HMR pun mengajukan sejumlah tuntutan, di antaranya audit terhadap proses perizinan PT CSA, penyelesaian persoalan lahan masyarakat secara transparan, pelibatan masyarakat dalam setiap tahapan pengelolaan lahan, serta kejelasan mengenai lokasi dan keberadaan lahan plasma.

Menurut Juai, hingga kini masih banyak masyarakat yang mempertanyakan realisasi lahan plasma sehingga diperlukan penjelasan terbuka dari pihak-pihak yang berwenang.

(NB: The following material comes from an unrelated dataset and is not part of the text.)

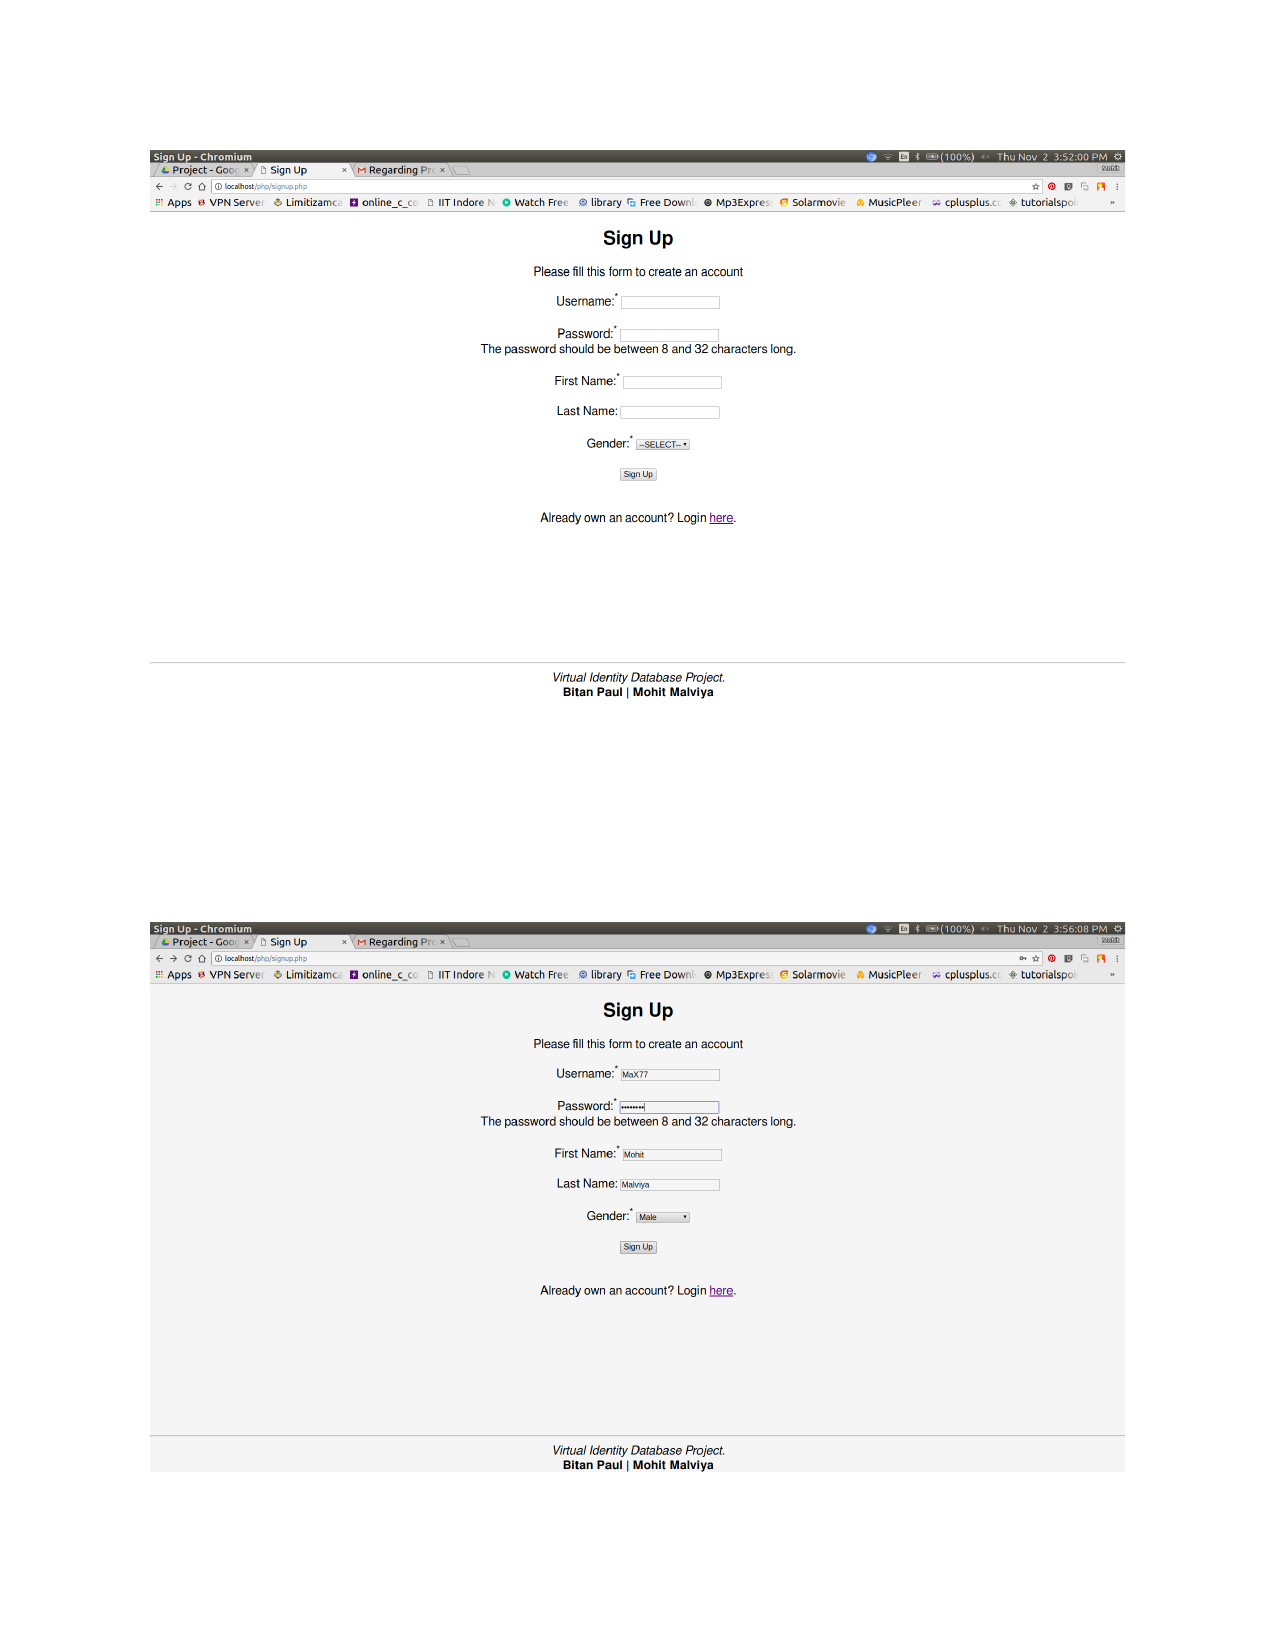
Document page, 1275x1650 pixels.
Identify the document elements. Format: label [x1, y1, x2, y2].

picture [150, 150, 1125, 699]
picture [150, 922, 1125, 1472]
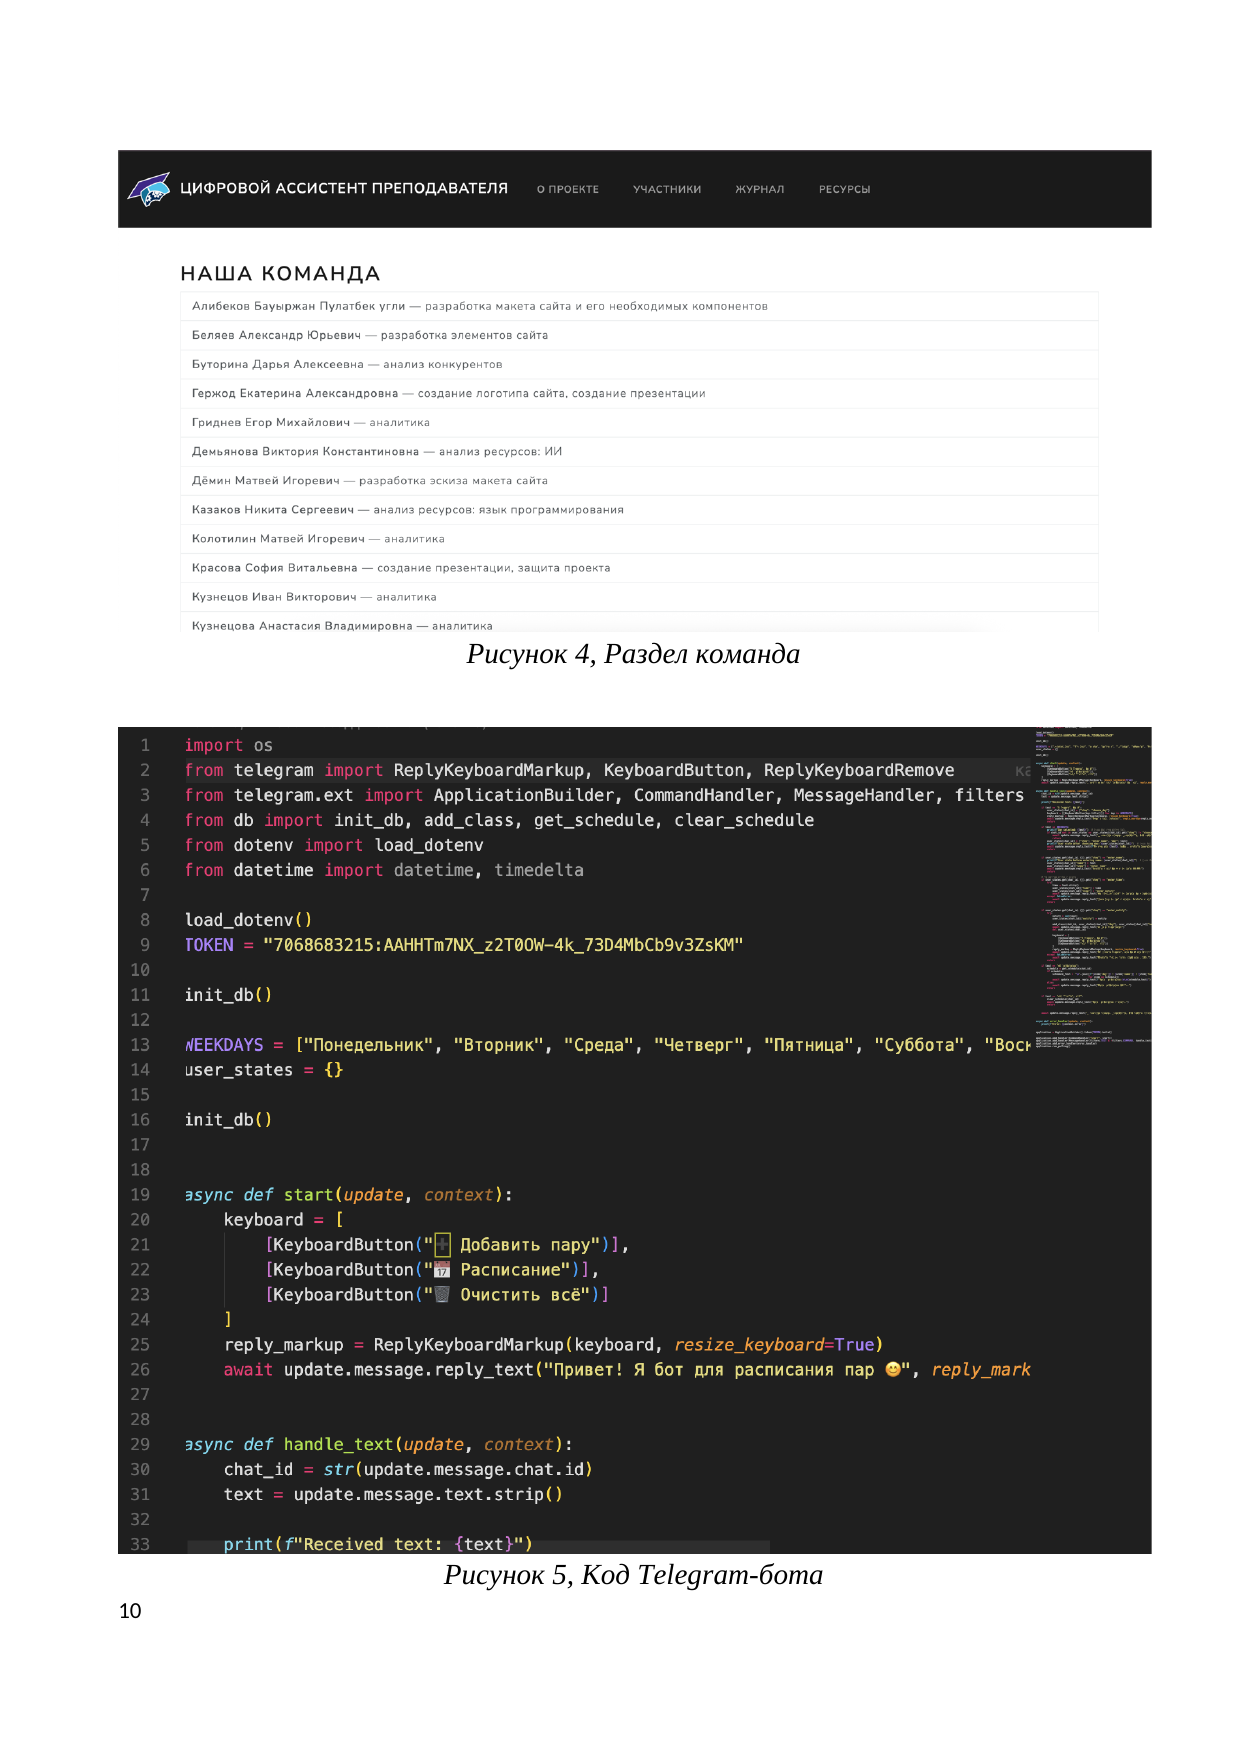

Sebagai langkah lanjutan, HMR akan menyampaikan surat kepada DPRD Kabupaten Lingga untuk meminta pelaksanaan Rapat Dengar Pendapat (RDP) dengan menghadirkan seluruh pihak terkait, termasuk unsur masyarakat dan Aliansi Pemuda Kabupaten Lingga.

Ia menegaskan, apabila hasil RDP nantinya tidak memberikan jawaban sesuai dengan data yang dimiliki HMR, organisasi tersebut siap membawa persoalan itu ke tingkat nasional dengan menyurati Kementerian Kehutanan, Kementerian Agraria dan Tata Ruang/BPN, Komisi II DPR RI, hingga Presiden Republik Indonesia.